For two sets, Lendl was totally flummoxed, errors spraying from his once-feared forehand as he wilted beneath a legionnaire's cap. 'He (Bergstrom) was right, I was a bit insecure,' he said. 'But I don't think it had that much to do with his game. He mixed it up, but I think I was mixing it up myself more than I cared for. I'm moving, but I'm not moving fast enough. It's partially due to loss of muscle strength and partially to the instinct of reaction: the mind says says go and the body says no.'
Becker appeared to experience similar problems against Jarryd, and the German's initial response has been to inform his national federation that he will not be available for Davis Cup matches this year. He made a similar decision in 1990, after Germany had won the trophy for a second time.
While some of the leading players have stumbled into the New Year, Pete Sampras has taken to it with gusto. The third seed followed his success in the New South Wales Open in Sydney last week by swatting Germany's Carl-Uwe Steeb, 6-1, 6-2, 6-1 in only 75 minutes.
Stefan Edberg marked his 27th birthday by advancing to the second round with a 6-4, 6-4, 6-4 win against Leonardo Lavalle, of Mexico. Michael Chang found Britain's Chris Bailey a handy target in his opening match here, winning 6-3, 6-1, 6-1.
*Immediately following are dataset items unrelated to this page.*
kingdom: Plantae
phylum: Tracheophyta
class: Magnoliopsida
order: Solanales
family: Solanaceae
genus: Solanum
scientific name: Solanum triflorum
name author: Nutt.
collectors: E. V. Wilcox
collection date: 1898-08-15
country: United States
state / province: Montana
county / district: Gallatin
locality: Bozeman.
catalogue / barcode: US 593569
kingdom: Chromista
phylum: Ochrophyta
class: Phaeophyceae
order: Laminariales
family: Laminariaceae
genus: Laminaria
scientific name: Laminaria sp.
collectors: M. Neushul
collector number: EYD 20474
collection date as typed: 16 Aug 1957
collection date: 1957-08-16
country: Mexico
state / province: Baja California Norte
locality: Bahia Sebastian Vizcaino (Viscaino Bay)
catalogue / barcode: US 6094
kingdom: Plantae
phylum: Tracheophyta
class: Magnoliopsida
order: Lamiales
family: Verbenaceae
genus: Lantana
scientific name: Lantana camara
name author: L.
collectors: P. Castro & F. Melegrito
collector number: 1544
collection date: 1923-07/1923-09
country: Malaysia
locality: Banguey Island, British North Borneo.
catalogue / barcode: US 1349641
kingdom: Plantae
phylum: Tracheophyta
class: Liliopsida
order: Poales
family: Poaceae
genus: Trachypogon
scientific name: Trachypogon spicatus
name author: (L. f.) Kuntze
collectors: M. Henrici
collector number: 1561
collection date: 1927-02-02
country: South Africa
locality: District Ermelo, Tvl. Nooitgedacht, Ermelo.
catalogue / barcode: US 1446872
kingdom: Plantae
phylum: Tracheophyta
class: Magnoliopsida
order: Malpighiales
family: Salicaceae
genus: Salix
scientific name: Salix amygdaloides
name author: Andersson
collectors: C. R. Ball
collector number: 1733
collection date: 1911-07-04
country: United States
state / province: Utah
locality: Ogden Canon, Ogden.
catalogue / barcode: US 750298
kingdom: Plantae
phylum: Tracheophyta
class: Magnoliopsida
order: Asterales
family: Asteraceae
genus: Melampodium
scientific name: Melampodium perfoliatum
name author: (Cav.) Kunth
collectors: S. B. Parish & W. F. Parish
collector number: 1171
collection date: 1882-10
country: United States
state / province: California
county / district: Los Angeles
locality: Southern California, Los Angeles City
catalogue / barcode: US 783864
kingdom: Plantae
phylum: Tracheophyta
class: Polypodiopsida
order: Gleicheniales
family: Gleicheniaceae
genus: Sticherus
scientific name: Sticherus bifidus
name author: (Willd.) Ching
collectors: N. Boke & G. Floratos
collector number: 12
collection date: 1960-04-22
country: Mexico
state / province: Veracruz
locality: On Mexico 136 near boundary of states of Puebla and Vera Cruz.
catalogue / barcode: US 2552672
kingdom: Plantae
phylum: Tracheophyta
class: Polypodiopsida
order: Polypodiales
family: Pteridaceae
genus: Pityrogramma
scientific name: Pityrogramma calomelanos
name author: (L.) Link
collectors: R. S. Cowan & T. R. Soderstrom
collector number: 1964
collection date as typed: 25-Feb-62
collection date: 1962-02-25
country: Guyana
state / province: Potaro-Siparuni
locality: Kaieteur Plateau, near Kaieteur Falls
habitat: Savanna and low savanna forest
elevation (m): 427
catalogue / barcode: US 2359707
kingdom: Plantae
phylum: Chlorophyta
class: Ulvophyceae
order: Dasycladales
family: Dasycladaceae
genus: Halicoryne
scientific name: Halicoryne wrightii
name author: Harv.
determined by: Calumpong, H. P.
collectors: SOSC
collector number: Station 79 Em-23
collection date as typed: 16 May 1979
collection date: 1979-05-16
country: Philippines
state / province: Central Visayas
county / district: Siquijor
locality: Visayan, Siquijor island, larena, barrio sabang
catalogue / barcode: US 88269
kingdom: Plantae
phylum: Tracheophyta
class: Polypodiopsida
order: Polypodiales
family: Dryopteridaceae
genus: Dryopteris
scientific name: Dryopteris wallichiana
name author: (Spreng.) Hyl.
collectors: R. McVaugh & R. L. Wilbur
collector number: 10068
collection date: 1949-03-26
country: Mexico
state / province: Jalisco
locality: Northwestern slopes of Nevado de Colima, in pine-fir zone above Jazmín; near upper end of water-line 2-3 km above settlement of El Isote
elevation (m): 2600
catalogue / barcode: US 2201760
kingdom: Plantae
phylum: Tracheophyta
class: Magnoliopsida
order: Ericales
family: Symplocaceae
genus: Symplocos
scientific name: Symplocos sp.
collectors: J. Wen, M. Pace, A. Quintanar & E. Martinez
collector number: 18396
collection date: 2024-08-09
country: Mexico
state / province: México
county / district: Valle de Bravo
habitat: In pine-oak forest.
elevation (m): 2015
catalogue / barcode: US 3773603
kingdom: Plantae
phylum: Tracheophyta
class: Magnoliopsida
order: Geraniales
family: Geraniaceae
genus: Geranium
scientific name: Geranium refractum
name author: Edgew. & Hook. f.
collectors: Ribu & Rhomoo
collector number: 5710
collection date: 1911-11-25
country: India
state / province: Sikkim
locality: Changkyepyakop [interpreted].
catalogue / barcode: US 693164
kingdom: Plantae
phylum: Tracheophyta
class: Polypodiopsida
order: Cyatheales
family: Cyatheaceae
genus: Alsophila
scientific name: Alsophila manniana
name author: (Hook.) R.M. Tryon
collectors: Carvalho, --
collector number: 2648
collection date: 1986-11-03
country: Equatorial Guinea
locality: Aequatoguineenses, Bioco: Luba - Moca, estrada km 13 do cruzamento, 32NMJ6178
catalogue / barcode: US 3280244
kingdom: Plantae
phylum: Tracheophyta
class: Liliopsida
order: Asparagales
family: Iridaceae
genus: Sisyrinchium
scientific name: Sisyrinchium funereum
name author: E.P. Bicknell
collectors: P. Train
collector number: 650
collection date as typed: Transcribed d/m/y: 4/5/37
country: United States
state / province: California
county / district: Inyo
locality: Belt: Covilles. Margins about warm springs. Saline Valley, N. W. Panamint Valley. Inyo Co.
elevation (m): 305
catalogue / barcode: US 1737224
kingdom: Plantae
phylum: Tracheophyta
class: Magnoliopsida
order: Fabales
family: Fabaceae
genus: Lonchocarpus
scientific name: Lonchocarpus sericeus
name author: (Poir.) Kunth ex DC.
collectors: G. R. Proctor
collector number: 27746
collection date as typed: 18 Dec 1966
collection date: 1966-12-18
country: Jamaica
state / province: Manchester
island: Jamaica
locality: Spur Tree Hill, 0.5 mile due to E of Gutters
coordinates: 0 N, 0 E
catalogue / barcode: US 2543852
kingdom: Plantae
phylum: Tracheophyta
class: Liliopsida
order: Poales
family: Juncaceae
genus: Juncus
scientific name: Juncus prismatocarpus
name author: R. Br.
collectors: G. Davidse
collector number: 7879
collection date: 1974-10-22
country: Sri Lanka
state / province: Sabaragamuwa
The women's singles draw continued to be shock-proof on day two, with Steffi Graf, Jennifer Capriati and Aranxta Sanchez Vicario heading a list of comprehensive first-round winners. Only Gabriela Sabatini encountered a degree of difficulty, almost being taken to a third set before defeating America's Chanda Rubin, 6-1, 7-5.
Capriati defeated Linda Harvey-Wild 6-0, 6-1. Graf beat Nathalie Herreman, a French qualifier, 6-2, 6-2 and Sanchez Vicario began with a 6-2, 6-3 win against France's Noelle Van Lottum.
Clare Wood, a British qualifier, was unable to add to Monique Javer's first-round victory, losing a keenly contested match with Germany's Barbara Rittner, 7-5, 6-3. Javer earned a second round match against the sixth seed, Conchita Martinez, by defeating America's Carrie Cunningham, 6-3, 6-1.
Monica Seles is usually the one to be found discussing a latest fashion fad. Yesterday it was Graf, explaining how much she had enjoyed wearing a high-neck aerobics-style bodysuit under her tennis outfit. 'I don't intend to put it on when it's 35 degrees on court,' she added, evidently keener to be a Barbie than a barbie.